→ Fragmento proporcionado
Pensar históricamente requiere una simultaneidad de abordajes que implican por una parte, integrar los diversos aspectos, dimensiones distinguibles, “esferas” o “niveles” de la sociedad que frecuentemente aparecen fragmentados: “lo” económico, lo social, lo político, lo cultural; y por la otra, reconstruir y estudiar sus relaciones recíprocas, para conocer y comprender la “totalidad” social. Esto no supone por supuesto reconstruir “todo” como en un mapa tan grande como el mundo mismo. Se trata de desentrañar cuáles son las relaciones determinantes, que hacen a lo esencial de ese “todo” social en el que se articulan aquellas dimensiones específicas.22
La historia científica, por otra parte, y fundamentalmente, atiende al movimiento, al cambio, a los procesos tendenciales y contradictorios, de largas acumulaciones cuantitativas y de rupturas o saltos cualitativos, al devenir de ese “todo social” y de sus diversos fenómenos y aspectos. Se trata de estudiar el modo en que la regularidad y repetición abren paso a la ruptura y lo inédito, a cómo lo viejo engendra y da lugar a lo nuevo, cómo lo nuevo surge de lo viejo y lo niega y supera. Esto hace a la esencia de la historicidad, tanto de la sociedad -la Historia- como de la naturaleza, del psiquismo y de todos los fenómenos en general.

→ Ejercicios propuestos
1) Según el fragmento sobre el pensamiento histórico, ¿qué dimensiones de la sociedad aparecen frecuentemente fragmentadas?
2) Disponga como lista numerada las líneas de los registros, sin las líneas en blanco. Comience en la línea que contiene "scientific name: Cercis canadensis" y termine después de la que contiene "family: Turdidae".

→ Material proporcionado

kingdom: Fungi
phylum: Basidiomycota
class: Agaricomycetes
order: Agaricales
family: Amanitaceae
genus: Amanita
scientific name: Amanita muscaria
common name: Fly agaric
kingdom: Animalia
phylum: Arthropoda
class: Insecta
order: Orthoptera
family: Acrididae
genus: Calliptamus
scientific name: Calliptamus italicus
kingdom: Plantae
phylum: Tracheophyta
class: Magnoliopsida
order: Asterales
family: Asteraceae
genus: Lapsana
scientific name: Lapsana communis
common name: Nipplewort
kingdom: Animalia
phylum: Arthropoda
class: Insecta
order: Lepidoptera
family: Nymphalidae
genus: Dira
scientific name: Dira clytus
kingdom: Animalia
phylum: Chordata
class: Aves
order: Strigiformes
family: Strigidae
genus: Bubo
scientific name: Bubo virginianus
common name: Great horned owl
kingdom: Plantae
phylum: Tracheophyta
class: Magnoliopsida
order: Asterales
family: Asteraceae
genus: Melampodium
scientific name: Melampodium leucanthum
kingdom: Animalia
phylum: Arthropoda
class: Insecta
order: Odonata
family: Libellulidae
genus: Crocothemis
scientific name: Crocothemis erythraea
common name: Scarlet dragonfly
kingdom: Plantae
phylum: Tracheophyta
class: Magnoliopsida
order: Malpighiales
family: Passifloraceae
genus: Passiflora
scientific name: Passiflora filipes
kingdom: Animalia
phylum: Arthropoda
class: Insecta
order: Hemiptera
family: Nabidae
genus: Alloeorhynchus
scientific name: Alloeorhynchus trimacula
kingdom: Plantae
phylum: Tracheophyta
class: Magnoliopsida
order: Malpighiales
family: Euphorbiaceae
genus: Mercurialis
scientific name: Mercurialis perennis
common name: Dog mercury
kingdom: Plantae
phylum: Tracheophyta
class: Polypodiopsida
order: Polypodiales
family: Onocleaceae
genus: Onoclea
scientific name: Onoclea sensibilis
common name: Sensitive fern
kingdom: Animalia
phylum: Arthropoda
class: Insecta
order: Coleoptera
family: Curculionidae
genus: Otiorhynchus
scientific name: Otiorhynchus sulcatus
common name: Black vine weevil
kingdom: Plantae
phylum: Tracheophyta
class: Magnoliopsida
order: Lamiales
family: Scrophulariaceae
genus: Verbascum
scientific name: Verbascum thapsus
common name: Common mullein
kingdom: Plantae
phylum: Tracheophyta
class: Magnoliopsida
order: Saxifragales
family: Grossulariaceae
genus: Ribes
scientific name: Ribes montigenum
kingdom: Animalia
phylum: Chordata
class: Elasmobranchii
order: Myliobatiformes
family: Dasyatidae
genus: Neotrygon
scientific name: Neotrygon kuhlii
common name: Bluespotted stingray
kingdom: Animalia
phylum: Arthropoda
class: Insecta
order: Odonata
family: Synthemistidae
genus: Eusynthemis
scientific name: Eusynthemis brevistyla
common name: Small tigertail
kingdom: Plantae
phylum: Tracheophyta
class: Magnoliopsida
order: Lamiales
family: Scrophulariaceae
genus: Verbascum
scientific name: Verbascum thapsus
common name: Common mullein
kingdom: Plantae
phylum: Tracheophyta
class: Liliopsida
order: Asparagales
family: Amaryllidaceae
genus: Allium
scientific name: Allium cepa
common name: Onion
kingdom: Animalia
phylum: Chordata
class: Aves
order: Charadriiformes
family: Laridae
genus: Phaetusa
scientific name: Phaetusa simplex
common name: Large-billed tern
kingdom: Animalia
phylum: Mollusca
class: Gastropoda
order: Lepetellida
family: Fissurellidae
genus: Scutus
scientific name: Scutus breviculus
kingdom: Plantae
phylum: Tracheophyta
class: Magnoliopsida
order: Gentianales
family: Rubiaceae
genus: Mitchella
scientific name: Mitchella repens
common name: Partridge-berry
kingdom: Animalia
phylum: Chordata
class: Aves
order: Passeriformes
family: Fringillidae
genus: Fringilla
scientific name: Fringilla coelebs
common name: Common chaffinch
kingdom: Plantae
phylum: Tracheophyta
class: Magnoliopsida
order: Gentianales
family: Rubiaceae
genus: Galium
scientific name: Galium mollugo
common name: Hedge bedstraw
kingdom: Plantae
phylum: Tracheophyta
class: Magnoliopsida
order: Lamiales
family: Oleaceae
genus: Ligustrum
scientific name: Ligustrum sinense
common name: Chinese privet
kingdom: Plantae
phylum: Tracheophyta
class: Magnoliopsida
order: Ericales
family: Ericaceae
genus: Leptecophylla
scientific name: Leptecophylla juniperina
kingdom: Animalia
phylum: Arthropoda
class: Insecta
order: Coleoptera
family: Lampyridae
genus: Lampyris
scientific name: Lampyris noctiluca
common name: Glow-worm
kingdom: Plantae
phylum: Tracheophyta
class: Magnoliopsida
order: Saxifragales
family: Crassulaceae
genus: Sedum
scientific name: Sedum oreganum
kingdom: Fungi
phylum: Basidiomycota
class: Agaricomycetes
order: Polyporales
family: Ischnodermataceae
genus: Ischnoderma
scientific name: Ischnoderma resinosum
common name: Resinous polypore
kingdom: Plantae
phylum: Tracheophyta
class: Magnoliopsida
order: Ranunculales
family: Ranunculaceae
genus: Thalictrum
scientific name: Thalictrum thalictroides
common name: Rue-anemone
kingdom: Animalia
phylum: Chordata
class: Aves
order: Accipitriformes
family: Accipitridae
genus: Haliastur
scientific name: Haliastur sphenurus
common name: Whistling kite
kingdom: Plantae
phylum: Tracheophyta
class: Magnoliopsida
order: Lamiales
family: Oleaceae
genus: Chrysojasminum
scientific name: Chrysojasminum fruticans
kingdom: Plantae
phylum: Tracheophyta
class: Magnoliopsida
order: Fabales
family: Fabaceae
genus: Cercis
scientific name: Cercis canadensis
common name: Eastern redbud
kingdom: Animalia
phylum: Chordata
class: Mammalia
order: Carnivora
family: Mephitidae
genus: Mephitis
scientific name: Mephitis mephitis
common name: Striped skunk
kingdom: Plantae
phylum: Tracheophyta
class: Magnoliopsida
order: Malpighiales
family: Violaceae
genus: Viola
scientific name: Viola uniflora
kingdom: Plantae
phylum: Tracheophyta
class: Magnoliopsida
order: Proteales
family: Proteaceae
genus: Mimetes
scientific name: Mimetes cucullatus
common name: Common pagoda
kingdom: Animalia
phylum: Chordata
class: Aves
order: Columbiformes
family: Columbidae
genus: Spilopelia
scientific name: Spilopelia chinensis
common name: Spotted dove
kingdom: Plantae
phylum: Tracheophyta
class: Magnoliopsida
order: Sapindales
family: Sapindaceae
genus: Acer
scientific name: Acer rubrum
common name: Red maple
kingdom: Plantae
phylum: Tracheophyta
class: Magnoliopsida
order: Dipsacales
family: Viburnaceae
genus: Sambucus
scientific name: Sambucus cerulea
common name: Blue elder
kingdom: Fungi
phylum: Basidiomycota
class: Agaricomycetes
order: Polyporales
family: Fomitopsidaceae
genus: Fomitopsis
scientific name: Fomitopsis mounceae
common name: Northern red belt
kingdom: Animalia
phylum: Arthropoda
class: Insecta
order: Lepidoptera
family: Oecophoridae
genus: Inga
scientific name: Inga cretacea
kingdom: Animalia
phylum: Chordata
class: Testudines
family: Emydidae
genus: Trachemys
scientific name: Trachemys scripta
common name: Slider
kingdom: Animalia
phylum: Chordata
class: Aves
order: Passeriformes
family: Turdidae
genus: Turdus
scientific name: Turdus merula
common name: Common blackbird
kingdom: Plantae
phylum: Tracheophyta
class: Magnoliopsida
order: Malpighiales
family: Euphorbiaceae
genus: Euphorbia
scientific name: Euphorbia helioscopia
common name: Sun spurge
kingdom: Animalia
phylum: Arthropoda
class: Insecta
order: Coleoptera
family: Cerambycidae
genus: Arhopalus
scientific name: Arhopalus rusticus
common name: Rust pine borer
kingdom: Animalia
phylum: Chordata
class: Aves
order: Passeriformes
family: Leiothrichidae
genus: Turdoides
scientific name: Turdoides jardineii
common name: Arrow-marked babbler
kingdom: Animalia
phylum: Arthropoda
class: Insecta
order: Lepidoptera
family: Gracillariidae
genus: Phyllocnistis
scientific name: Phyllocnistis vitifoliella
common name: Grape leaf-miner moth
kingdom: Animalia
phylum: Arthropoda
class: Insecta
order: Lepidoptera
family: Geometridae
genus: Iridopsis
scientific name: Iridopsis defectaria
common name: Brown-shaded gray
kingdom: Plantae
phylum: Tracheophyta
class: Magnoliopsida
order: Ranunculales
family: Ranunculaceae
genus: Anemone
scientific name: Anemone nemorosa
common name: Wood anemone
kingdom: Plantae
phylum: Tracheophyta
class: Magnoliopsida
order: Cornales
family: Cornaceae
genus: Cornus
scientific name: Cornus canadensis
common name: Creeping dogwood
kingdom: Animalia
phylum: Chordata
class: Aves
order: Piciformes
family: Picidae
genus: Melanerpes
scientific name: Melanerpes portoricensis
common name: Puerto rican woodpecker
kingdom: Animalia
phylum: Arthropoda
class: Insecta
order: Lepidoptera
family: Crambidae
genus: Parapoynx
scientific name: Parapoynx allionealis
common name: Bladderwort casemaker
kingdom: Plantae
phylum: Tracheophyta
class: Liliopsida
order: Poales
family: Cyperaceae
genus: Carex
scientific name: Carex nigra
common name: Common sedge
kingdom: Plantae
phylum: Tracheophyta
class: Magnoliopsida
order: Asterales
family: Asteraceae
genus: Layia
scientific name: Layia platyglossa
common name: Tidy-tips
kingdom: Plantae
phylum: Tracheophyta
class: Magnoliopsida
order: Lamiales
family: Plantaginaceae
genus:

→ Soluciones por tarea
1) Lo económico, lo social, lo político y lo cultural.

2)
1. scientific name: Cercis canadensis
2. common name: Eastern redbud
3. kingdom: Animalia
4. phylum: Chordata
5. class: Mammalia
6. order: Carnivora
7. family: Mephitidae
8. genus: Mephitis
9. scientific name: Mephitis mephitis
10. common name: Striped skunk
11. kingdom: Plantae
12. phylum: Tracheophyta
13. class: Magnoliopsida
14. order: Malpighiales
15. family: Violaceae
16. genus: Viola
17. scientific name: Viola uniflora
18. kingdom: Plantae
19. phylum: Tracheophyta
20. class: Magnoliopsida
21. order: Proteales
22. family: Proteaceae
23. genus: Mimetes
24. scientific name: Mimetes cucullatus
25. common name: Common pagoda
26. kingdom: Animalia
27. phylum: Chordata
28. class: Aves
29. order: Columbiformes
30. family: Columbidae
31. genus: Spilopelia
32. scientific name: Spilopelia chinensis
33. common name: Spotted dove
34. kingdom: Plantae
35. phylum: Tracheophyta
36. class: Magnoliopsida
37. order: Sapindales
38. family: Sapindaceae
39. genus: Acer
40. scientific name: Acer rubrum
41. common name: Red maple
42. kingdom: Plantae
43. phylum: Tracheophyta
44. class: Magnoliopsida
45. order: Dipsacales
46. family: Viburnaceae
47. genus: Sambucus
48. scientific name: Sambucus cerulea
49. common name: Blue elder
50. kingdom: Fungi
51. phylum: Basidiomycota
52. class: Agaricomycetes
53. order: Polyporales
54. family: Fomitopsidaceae
55. genus: Fomitopsis
56. scientific name: Fomitopsis mounceae
57. common name: Northern red belt
58. kingdom: Animalia
59. phylum: Arthropoda
60. class: Insecta
61. order: Lepidoptera
62. family: Oecophoridae
63. genus: Inga
64. scientific name: Inga cretacea
65. kingdom: Animalia
66. phylum: Chordata
67. class: Testudines
68. family: Emydidae
69. genus: Trachemys
70. scientific name: Trachemys scripta
71. common name: Slider
72. kingdom: Animalia
73. phylum: Chordata
74. class: Aves
75. order: Passeriformes
76. family: Turdidae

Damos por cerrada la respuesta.